## WORK ORDER 1
According to the EU sanctions text, until when would the proposal pause the automatic adjustment mechanism of the oil price cap?
## WORK ORDER 2
Swap "package" for "round" in the EU sanctions text, covering the stretch from "On 9 June 2026" through "screen against today.".

## DOCUMENT SEGMENT

"""

On 9 June 2026 the European Commission proposed the EU's 21st package of sanctions against Russia. The important caveat up front: this is a proposal. It has not been adopted. Like every package before it, it requires unanimous approval by the Council of the EU, and the specific individual and entity designation lists that accompany a package are typically finalised during that negotiation rather than at announcement. So what follows is an analysis of what the Commission has put on the table — not a designation list to screen against today.
That distinction matters for compliance teams, and it is exactly the window in which anticipation is useful: the measures are known weeks before the names are.
Energy: the price cap, the fleet, and the tankers
The package keeps the pressure on Russian energy revenue along three lines:
- Oil price cap. The proposal would pause the automatic adjustment mechanism of the oil price cap until January 2027, holding the cap steady rather than letting it float with market prices.
- Shadow fleet. Another 30 vessels would be added to the list, on top of the 600-plus already designated. For the first time, the package also targets vessels that support the shadow fleet — bunkering and related services — rather than only the carriers themselves. This is the meaningful structural shift: it moves designation from the asset to the service layer that keeps the asset moving.

"""

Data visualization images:
"""

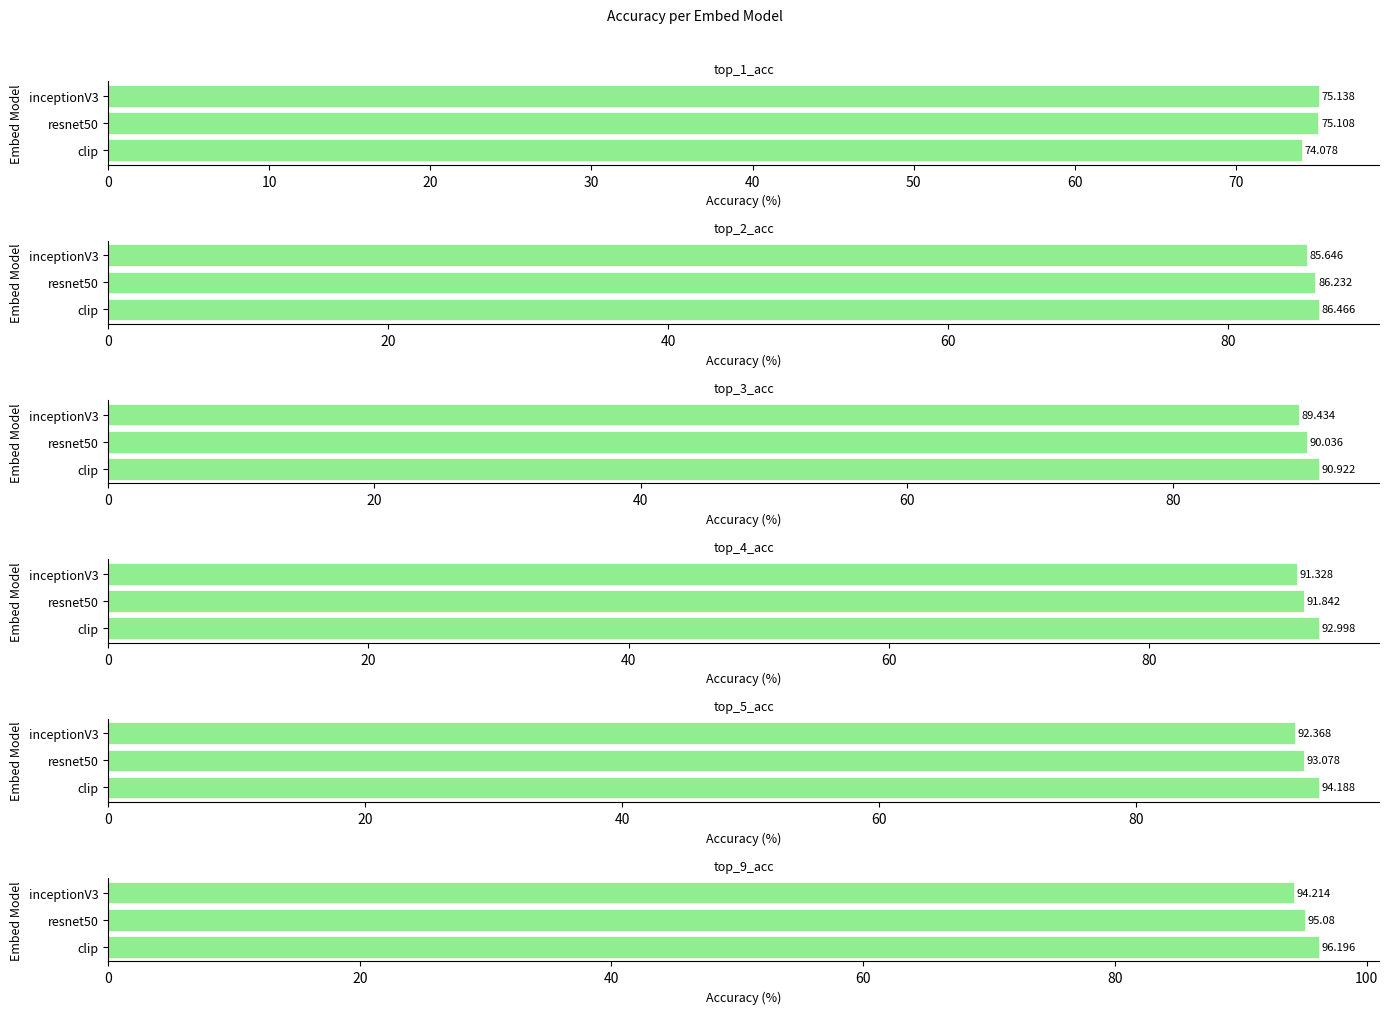

Which series has the widest spread of values?

top_9_acc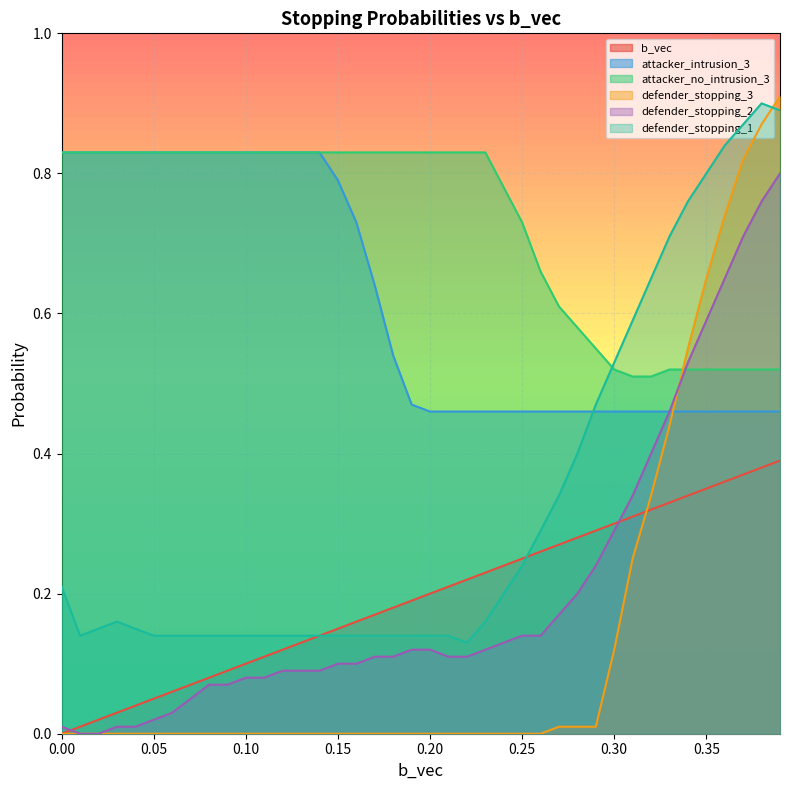

Which series ends up on top after the final intersection of attacker_no_intrusion_3 and defender_stopping_2?

defender_stopping_2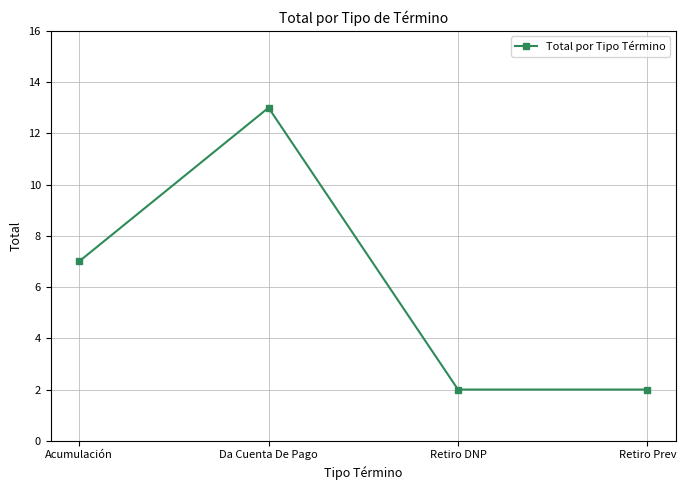

Where is the data nearest to the value 7?

Acumulación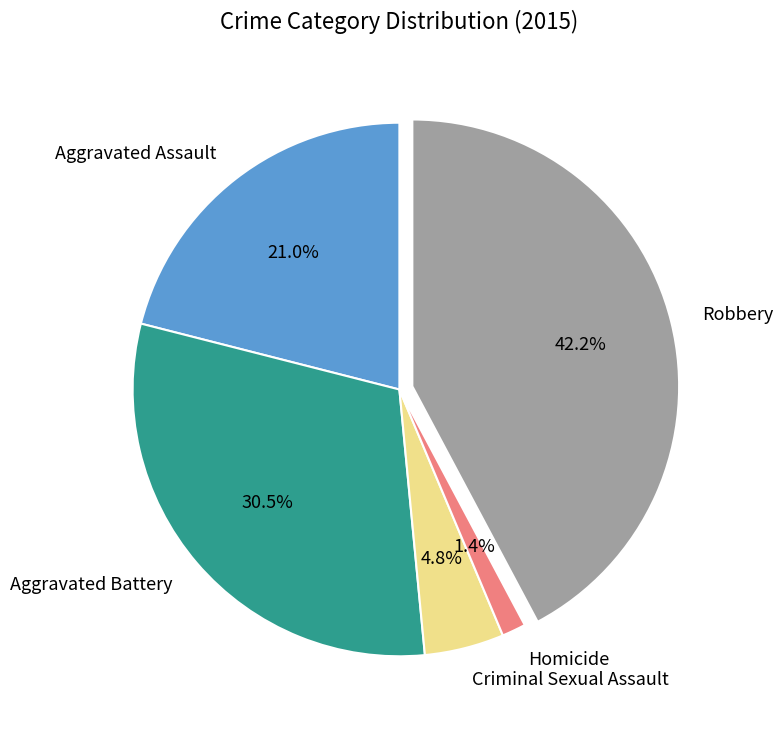

Combined, do Homicide and Aggravated Battery account for over 50%?

No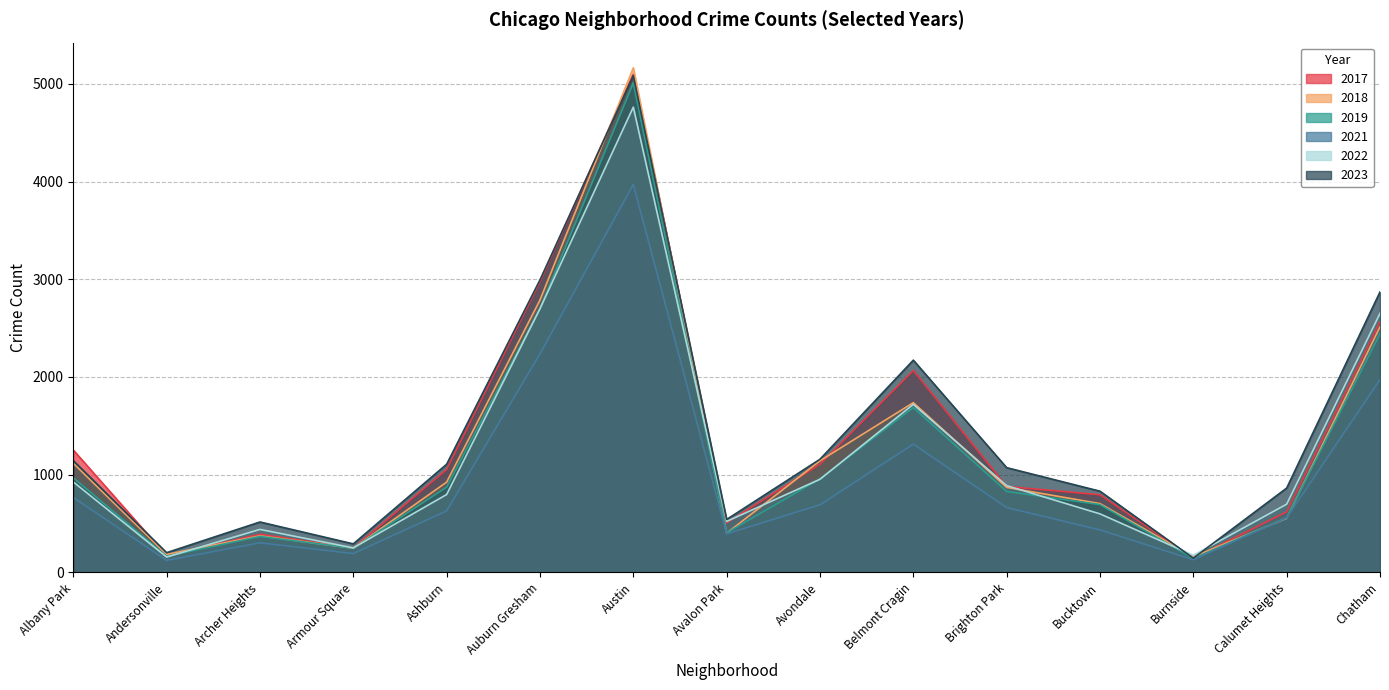

What is the maximum value shown in the chart?

5163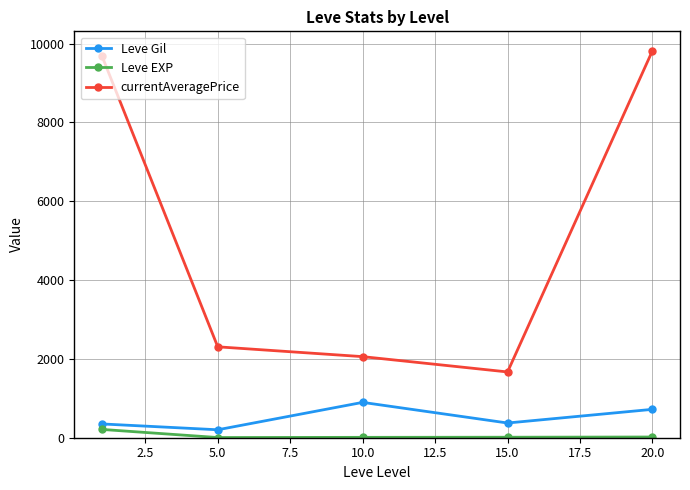

Does the chart have visible grid lines?

Yes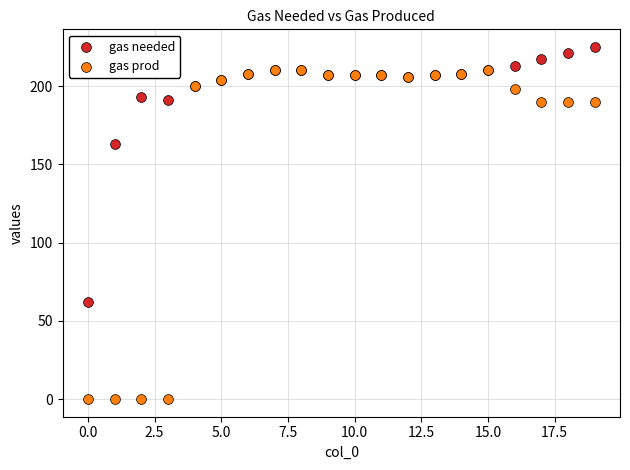

In the gas needed series, what Y value is closest to 143?

163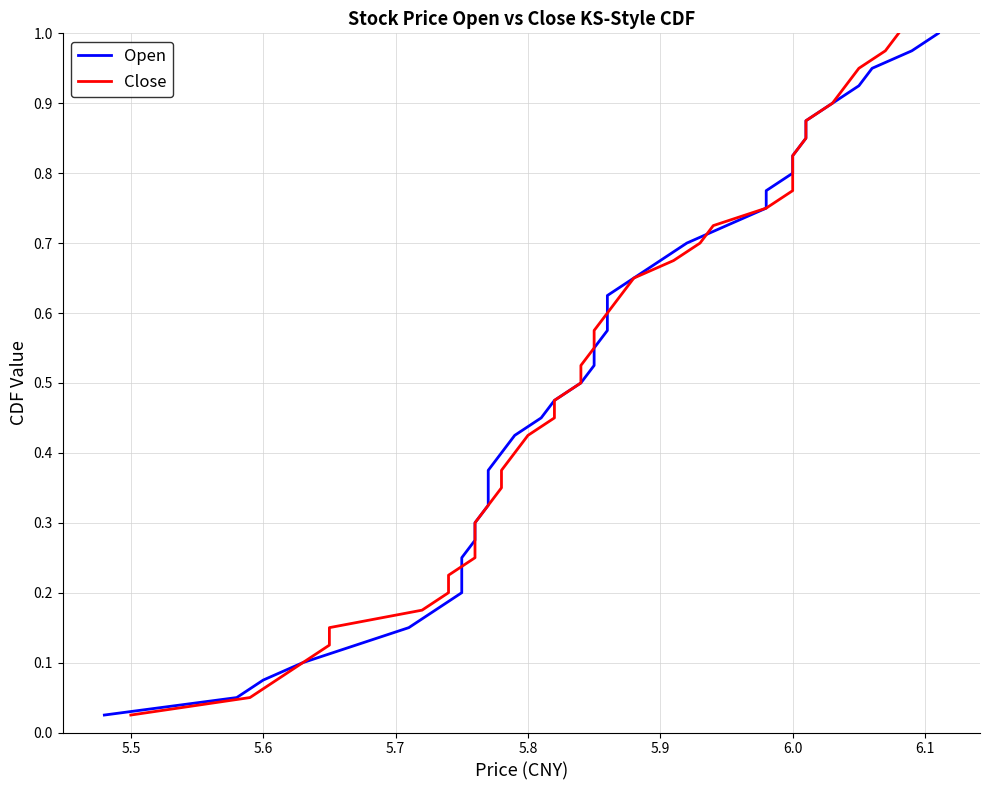

At how many categories does at least one series exceed 0?

40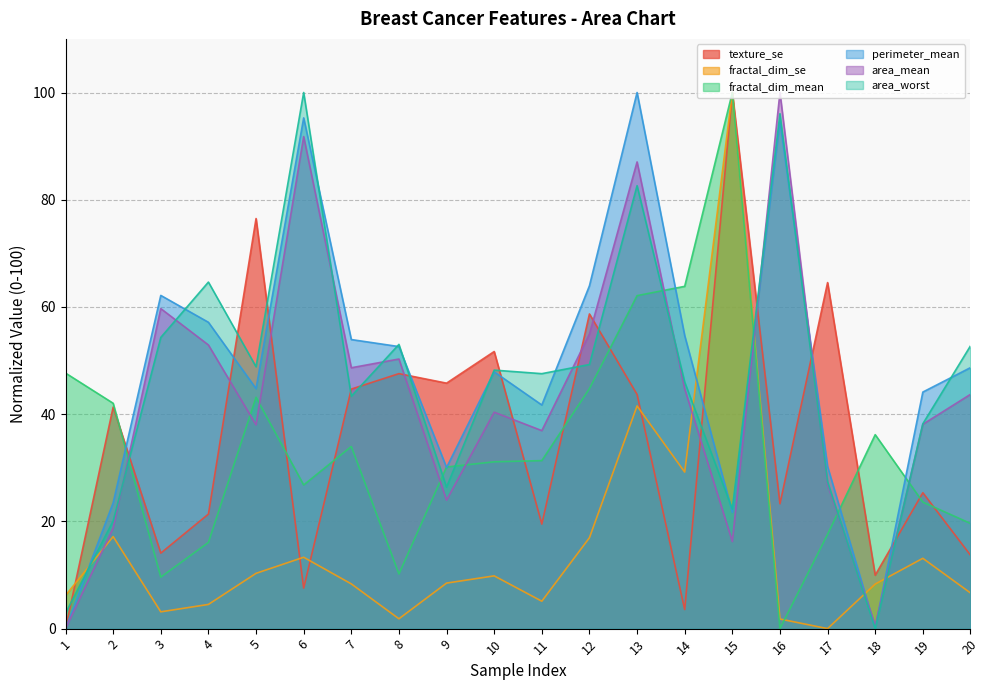

How many times do texture_se and perimeter_mean cross each other?

9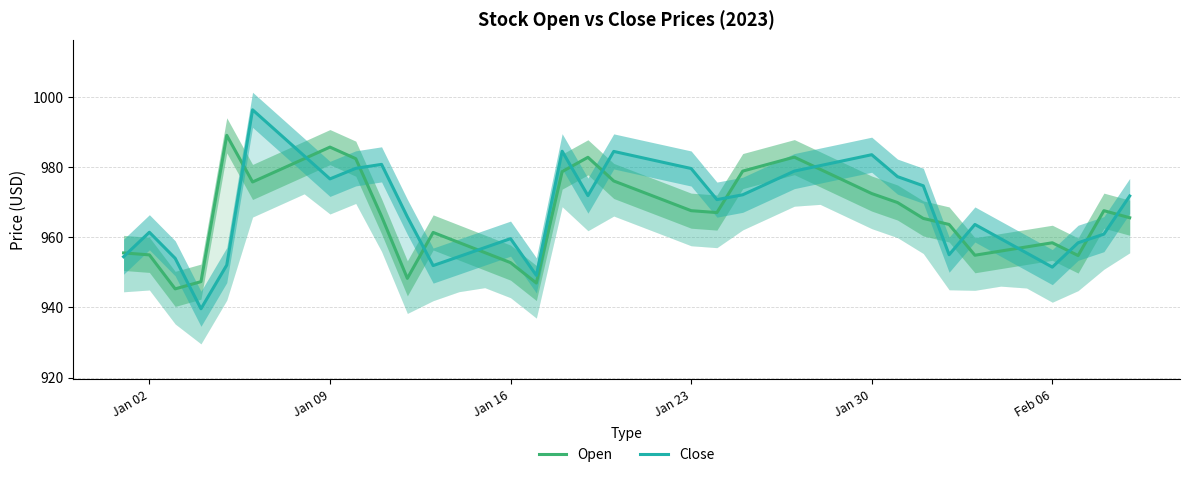

What is the average value of the Open series?

967.1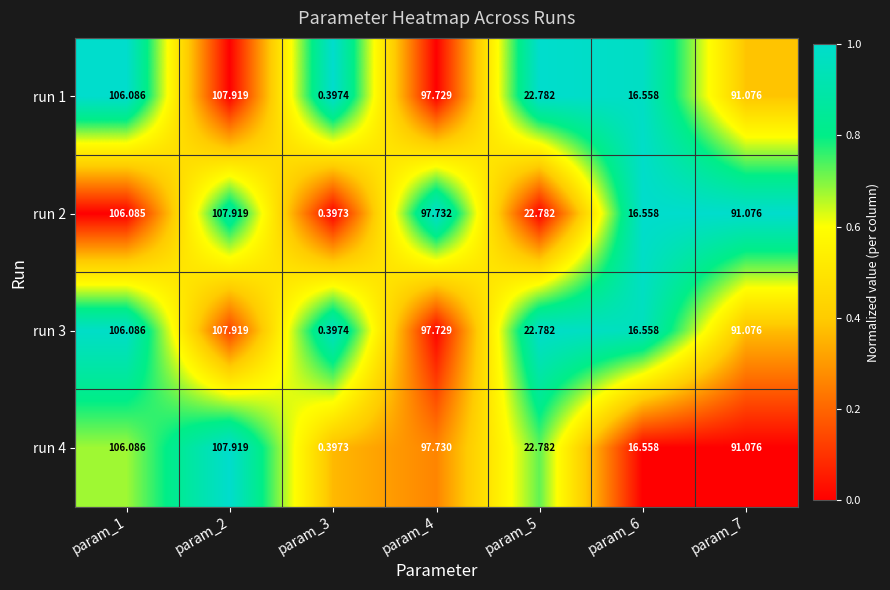

Is the value of run 2 at param_3 greater than the value of run 1 at param_4?

No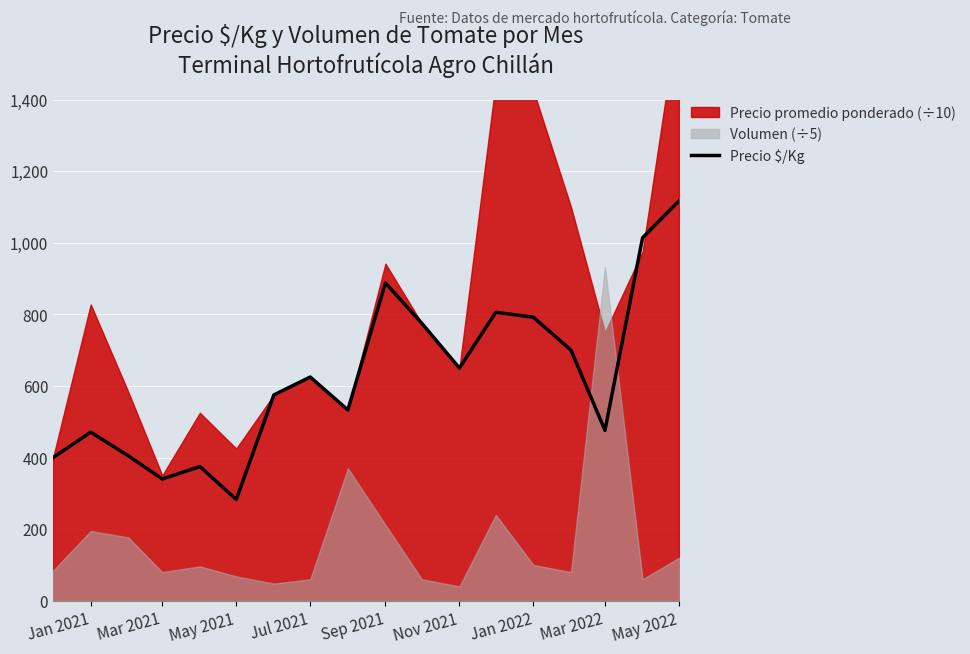

How many points are higher than both their immediate neighbors (excluding endpoints)?

5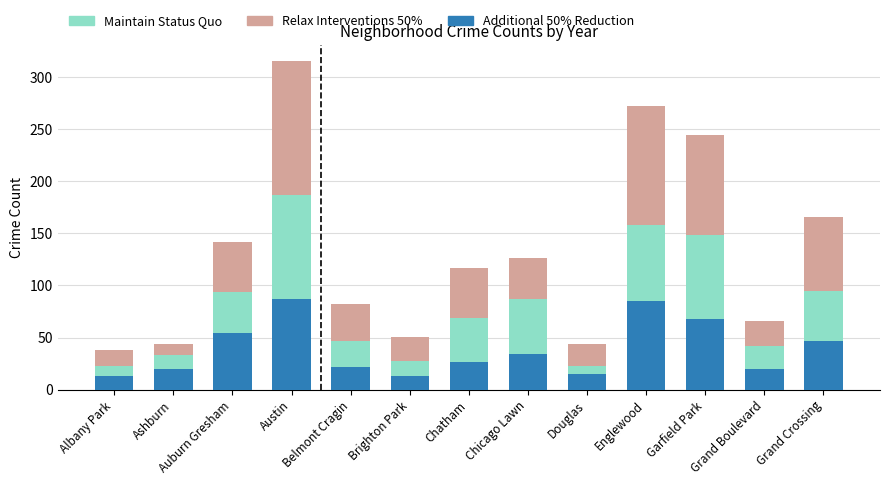

What is the approximate value of Additional 50% Reduction at Chicago Lawn?

34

"""

## YOUR SOLUTION 1
Until January 2027.

## YOUR SOLUTION 2
On 9 June 2026 the European Commission proposed the EU's 21st round of sanctions against Russia. The important caveat up front: this is a proposal. It has not been adopted. Like every round before it, it requires unanimous approval by the Council of the EU, and the specific individual and entity designation lists that accompany a round are typically finalised during that negotiation rather than at announcement. So what follows is an analysis of what the Commission has put on the table — not a designation list to screen against today.